Of the material below, only the lines from the line containing "right eye: (340, 240)" down to the line containing "right back paw: (379, 422)" belong in the answer, written out exactly.

**EXTRACTED DATA**:
= = = =

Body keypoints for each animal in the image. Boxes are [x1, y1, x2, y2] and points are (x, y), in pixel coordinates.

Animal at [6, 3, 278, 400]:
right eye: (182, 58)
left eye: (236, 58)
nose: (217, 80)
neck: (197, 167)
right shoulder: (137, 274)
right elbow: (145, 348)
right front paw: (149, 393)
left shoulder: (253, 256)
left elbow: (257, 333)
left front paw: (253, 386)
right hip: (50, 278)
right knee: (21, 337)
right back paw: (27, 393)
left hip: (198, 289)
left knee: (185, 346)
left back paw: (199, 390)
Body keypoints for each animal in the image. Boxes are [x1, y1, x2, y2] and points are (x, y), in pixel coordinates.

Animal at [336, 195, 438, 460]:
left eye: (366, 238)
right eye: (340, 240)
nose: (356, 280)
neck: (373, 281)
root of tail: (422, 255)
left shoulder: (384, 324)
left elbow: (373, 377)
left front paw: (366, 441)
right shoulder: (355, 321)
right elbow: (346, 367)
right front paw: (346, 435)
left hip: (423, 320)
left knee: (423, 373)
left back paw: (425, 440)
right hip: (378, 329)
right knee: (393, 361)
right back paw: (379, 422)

= = = =

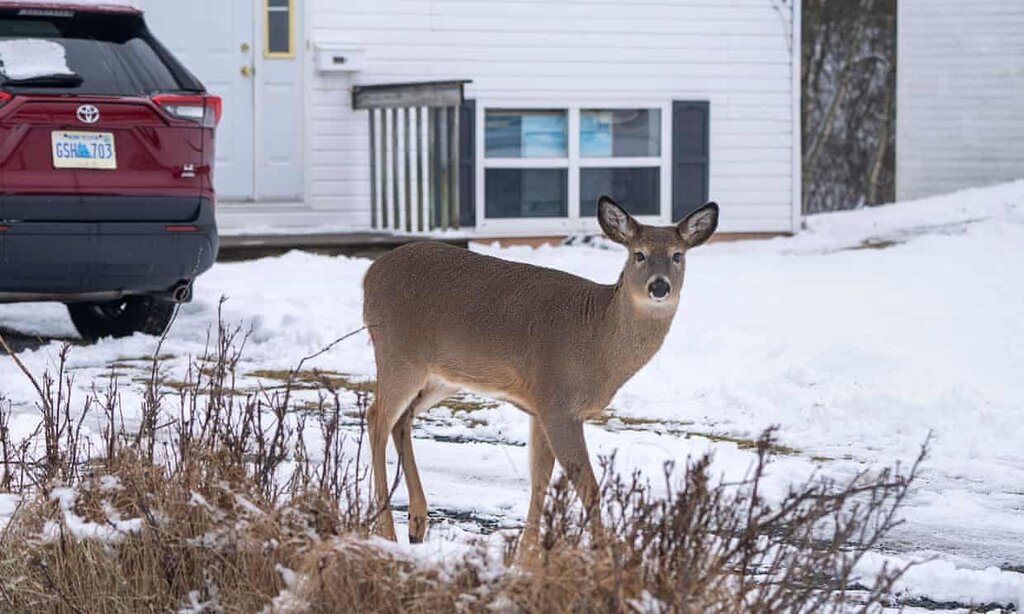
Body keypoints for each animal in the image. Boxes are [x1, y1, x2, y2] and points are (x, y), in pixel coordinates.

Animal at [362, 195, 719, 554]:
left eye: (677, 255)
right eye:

= = = =

**TASK RESULT**:
right eye: (340, 240)
nose: (356, 280)
neck: (373, 281)
root of tail: (422, 255)
left shoulder: (384, 324)
left elbow: (373, 377)
left front paw: (366, 441)
right shoulder: (355, 321)
right elbow: (346, 367)
right front paw: (346, 435)
left hip: (423, 320)
left knee: (423, 373)
left back paw: (425, 440)
right hip: (378, 329)
right knee: (393, 361)
right back paw: (379, 422)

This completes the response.